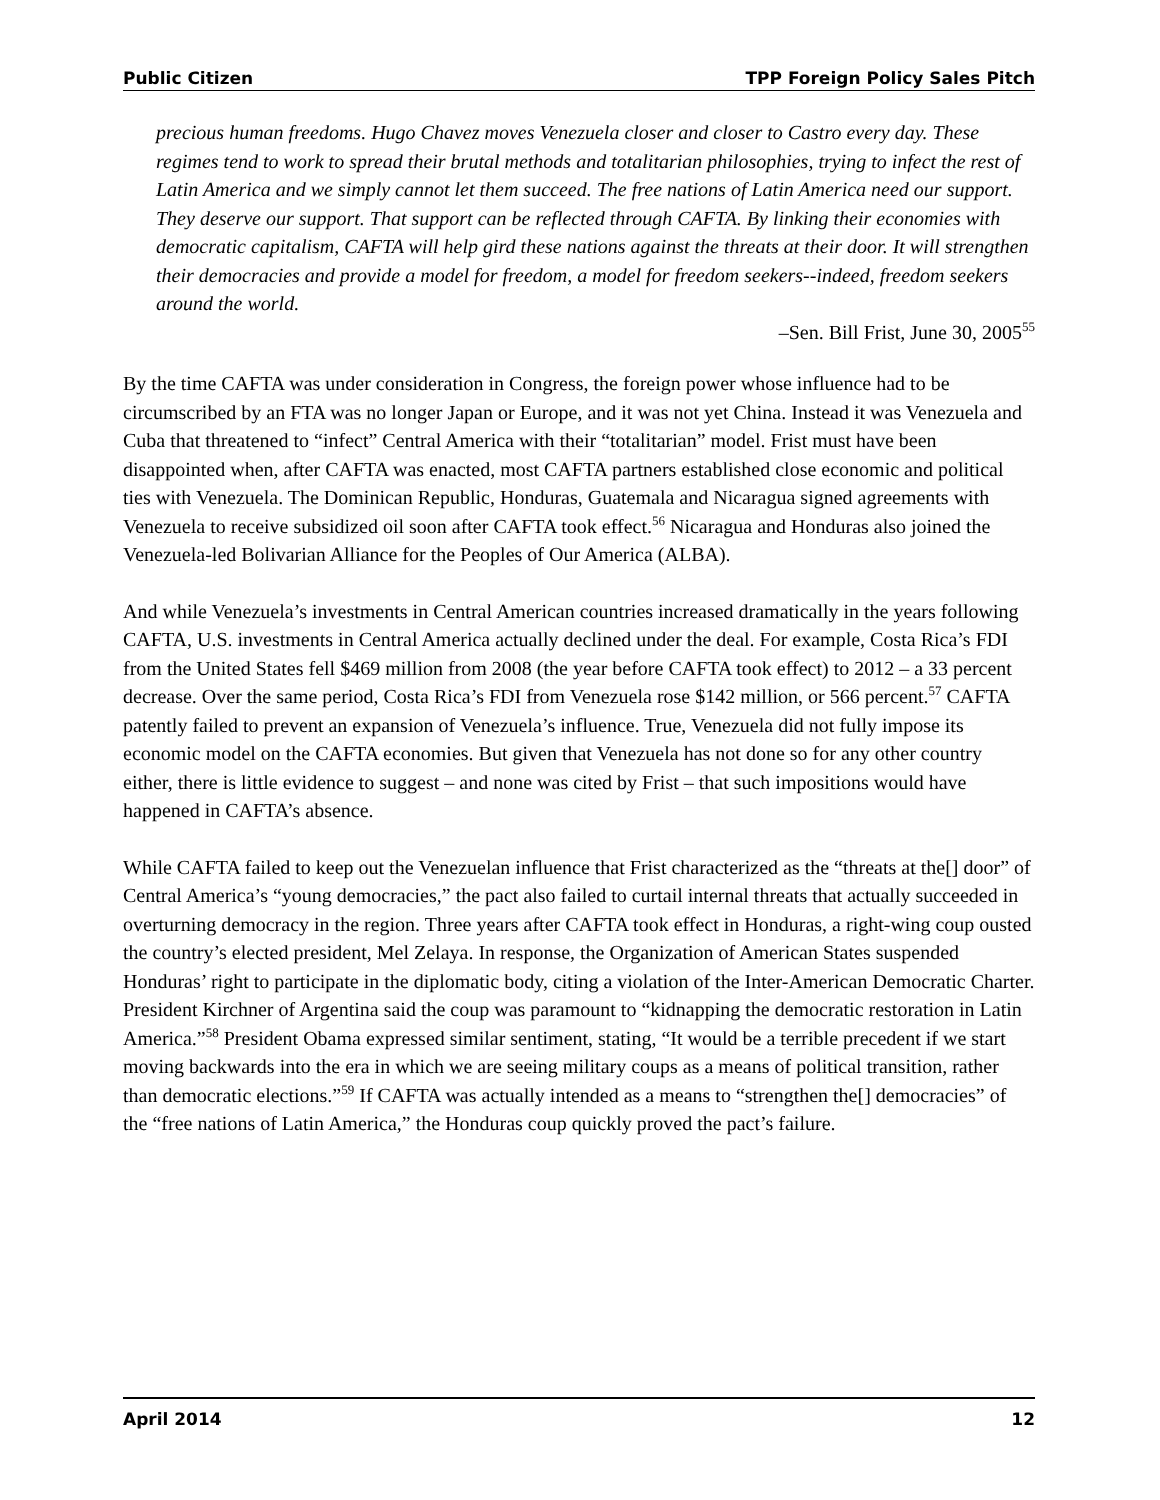Public Citizen TPP Foreign Policy Sales Pitch
precious human freedoms. Hugo Chavez moves Venezuela closer and closer to Castro every day. These regimes tend to work to spread their brutal methods and totalitarian philosophies, trying to infect the rest of Latin America and we simply cannot let them succeed. The free nations of Latin America need our support. They deserve our support. That support can be reflected through CAFTA. By linking their economies with democratic capitalism, CAFTA will help gird these nations against the threats at their door. It will strengthen their democracies and provide a model for freedom, a model for freedom seekers--indeed, freedom seekers around the world.
–Sen. Bill Frist, June 30, 2005<sup>55</sup>
By the time CAFTA was under consideration in Congress, the foreign power whose influence had to be circumscribed by an FTA was no longer Japan or Europe, and it was not yet China. Instead it was Venezuela and Cuba that threatened to “infect” Central America with their “totalitarian” model. Frist must have been disappointed when, after CAFTA was enacted, most CAFTA partners established close economic and political ties with Venezuela. The Dominican Republic, Honduras, Guatemala and Nicaragua signed agreements with Venezuela to receive subsidized oil soon after CAFTA took effect.<sup>56</sup> Nicaragua and Honduras also joined the Venezuela-led Bolivarian Alliance for the Peoples of Our America (ALBA).
And while Venezuela’s investments in Central American countries increased dramatically in the years following CAFTA, U.S. investments in Central America actually declined under the deal. For example, Costa Rica’s FDI from the United States fell $469 million from 2008 (the year before CAFTA took effect) to 2012 – a 33 percent decrease. Over the same period, Costa Rica’s FDI from Venezuela rose $142 million, or 566 percent.<sup>57</sup> CAFTA patently failed to prevent an expansion of Venezuela’s influence. True, Venezuela did not fully impose its economic model on the CAFTA economies. But given that Venezuela has not done so for any other country either, there is little evidence to suggest – and none was cited by Frist – that such impositions would have happened in CAFTA’s absence.
While CAFTA failed to keep out the Venezuelan influence that Frist characterized as the “threats at the[] door” of Central America’s “young democracies,” the pact also failed to curtail internal threats that actually succeeded in overturning democracy in the region. Three years after CAFTA took effect in Honduras, a right-wing coup ousted the country’s elected president, Mel Zelaya. In response, the Organization of American States suspended Honduras’ right to participate in the diplomatic body, citing a violation of the Inter-American Democratic Charter. President Kirchner of Argentina said the coup was paramount to “kidnapping the democratic restoration in Latin America.”<sup>58</sup> President Obama expressed similar sentiment, stating, “It would be a terrible precedent if we start moving backwards into the era in which we are seeing military coups as a means of political transition, rather than democratic elections.”<sup>59</sup> If CAFTA was actually intended as a means to “strengthen the[] democracies” of the “free nations of Latin America,” the Honduras coup quickly proved the pact’s failure.
April 2014 12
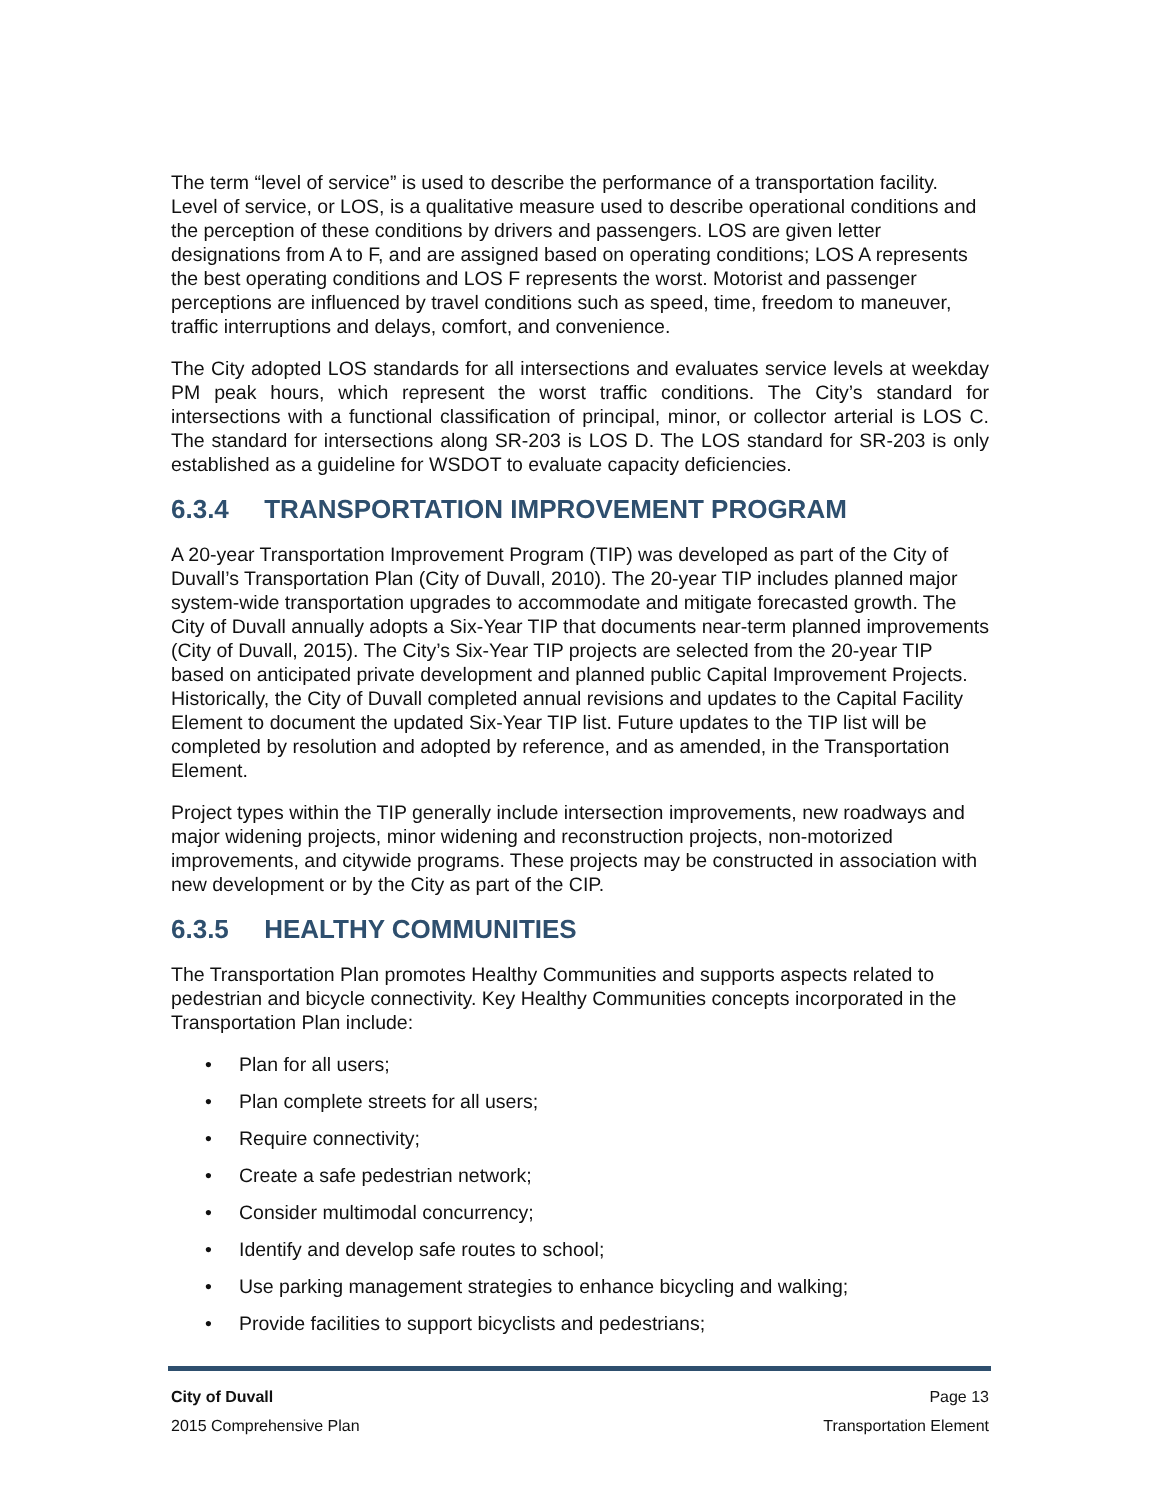The term “level of service” is used to describe the performance of a transportation facility. Level of service, or LOS, is a qualitative measure used to describe operational conditions and the perception of these conditions by drivers and passengers. LOS are given letter designations from A to F, and are assigned based on operating conditions; LOS A represents the best operating conditions and LOS F represents the worst. Motorist and passenger perceptions are influenced by travel conditions such as speed, time, freedom to maneuver, traffic interruptions and delays, comfort, and convenience.
The City adopted LOS standards for all intersections and evaluates service levels at weekday PM peak hours, which represent the worst traffic conditions. The City’s standard for intersections with a functional classification of principal, minor, or collector arterial is LOS C. The standard for intersections along SR-203 is LOS D. The LOS standard for SR-203 is only established as a guideline for WSDOT to evaluate capacity deficiencies.
6.3.4 TRANSPORTATION IMPROVEMENT PROGRAM
A 20-year Transportation Improvement Program (TIP) was developed as part of the City of Duvall’s Transportation Plan (City of Duvall, 2010). The 20-year TIP includes planned major system-wide transportation upgrades to accommodate and mitigate forecasted growth. The City of Duvall annually adopts a Six-Year TIP that documents near-term planned improvements (City of Duvall, 2015). The City’s Six-Year TIP projects are selected from the 20-year TIP based on anticipated private development and planned public Capital Improvement Projects. Historically, the City of Duvall completed annual revisions and updates to the Capital Facility Element to document the updated Six-Year TIP list. Future updates to the TIP list will be completed by resolution and adopted by reference, and as amended, in the Transportation Element.
Project types within the TIP generally include intersection improvements, new roadways and major widening projects, minor widening and reconstruction projects, non-motorized improvements, and citywide programs. These projects may be constructed in association with new development or by the City as part of the CIP.
6.3.5 HEALTHY COMMUNITIES
The Transportation Plan promotes Healthy Communities and supports aspects related to pedestrian and bicycle connectivity. Key Healthy Communities concepts incorporated in the Transportation Plan include:
• Plan for all users;
• Plan complete streets for all users;
• Require connectivity;
• Create a safe pedestrian network;
• Consider multimodal concurrency;
• Identify and develop safe routes to school;
• Use parking management strategies to enhance bicycling and walking;
• Provide facilities to support bicyclists and pedestrians;
City of Duvall Page 13
2015 Comprehensive Plan Transportation Element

★ ★ ★ ★

** About this exercise **
Copy out every line from the material above in which the word "established" appears.

** Answer box **
By the time CAFTA was under consideration in Congress, the foreign power whose influence had to be circumscribed by an FTA was no longer Japan or Europe, and it was not yet China. Instead it was Venezuela and Cuba that threatened to “infect” Central America with their “totalitarian” model. Frist must have been disappointed when, after CAFTA was enacted, most CAFTA partners established close economic and political ties with Venezuela. The Dominican Republic, Honduras, Guatemala and Nicaragua signed agreements with Venezuela to receive subsidized oil soon after CAFTA took effect.<sup>56</sup> Nicaragua and Honduras also joined the Venezuela-led Bolivarian Alliance for the Peoples of Our America (ALBA).
The City adopted LOS standards for all intersections and evaluates service levels at weekday PM peak hours, which represent the worst traffic conditions. The City’s standard for intersections with a functional classification of principal, minor, or collector arterial is LOS C. The standard for intersections along SR-203 is LOS D. The LOS standard for SR-203 is only established as a guideline for WSDOT to evaluate capacity deficiencies.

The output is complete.